### What you have to do:
The data below should be restated word for word, pictures omitted.
━━ Supplied records ━━
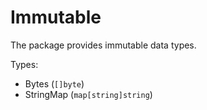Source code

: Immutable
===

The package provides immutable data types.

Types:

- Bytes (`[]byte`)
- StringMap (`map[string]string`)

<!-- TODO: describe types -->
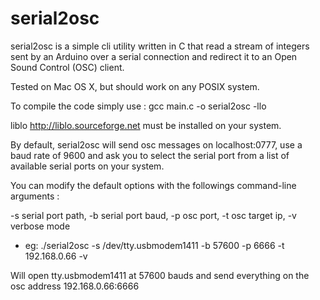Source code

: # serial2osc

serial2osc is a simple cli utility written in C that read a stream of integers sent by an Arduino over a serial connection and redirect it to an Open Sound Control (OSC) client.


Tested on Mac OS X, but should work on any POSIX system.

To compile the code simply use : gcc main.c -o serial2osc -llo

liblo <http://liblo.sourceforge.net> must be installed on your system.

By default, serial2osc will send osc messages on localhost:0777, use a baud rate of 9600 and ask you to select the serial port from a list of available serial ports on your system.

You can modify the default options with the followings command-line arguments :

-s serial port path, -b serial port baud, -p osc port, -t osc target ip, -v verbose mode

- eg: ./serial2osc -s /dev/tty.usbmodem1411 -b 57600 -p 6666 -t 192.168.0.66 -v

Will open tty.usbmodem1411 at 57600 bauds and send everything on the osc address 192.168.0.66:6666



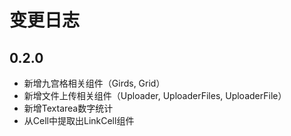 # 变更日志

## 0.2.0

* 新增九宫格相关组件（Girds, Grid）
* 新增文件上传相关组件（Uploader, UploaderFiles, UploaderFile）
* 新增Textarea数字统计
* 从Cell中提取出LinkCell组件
━━━
### Solved exercise:
Source code

: Immutable
===

The package provides immutable data types.

Types:

- Bytes (`[]byte`)
- StringMap (`map[string]string`)

<!-- TODO: describe types -->
Source code

: # serial2osc

serial2osc is a simple cli utility written in C that read a stream of integers sent by an Arduino over a serial connection and redirect it to an Open Sound Control (OSC) client.


Tested on Mac OS X, but should work on any POSIX system.

To compile the code simply use : gcc main.c -o serial2osc -llo

liblo <http://liblo.sourceforge.net> must be installed on your system.

By default, serial2osc will send osc messages on localhost:0777, use a baud rate of 9600 and ask you to select the serial port from a list of available serial ports on your system.

You can modify the default options with the followings command-line arguments :

-s serial port path, -b serial port baud, -p osc port, -t osc target ip, -v verbose mode

- eg: ./serial2osc -s /dev/tty.usbmodem1411 -b 57600 -p 6666 -t 192.168.0.66 -v

Will open tty.usbmodem1411 at 57600 bauds and send everything on the osc address 192.168.0.66:6666



 # 变更日志

## 0.2.0

* 新增九宫格相关组件（Girds, Grid）
* 新增文件上传相关组件（Uploader, UploaderFiles, UploaderFile）
* 新增Textarea数字统计
* 从Cell中提取出LinkCell组件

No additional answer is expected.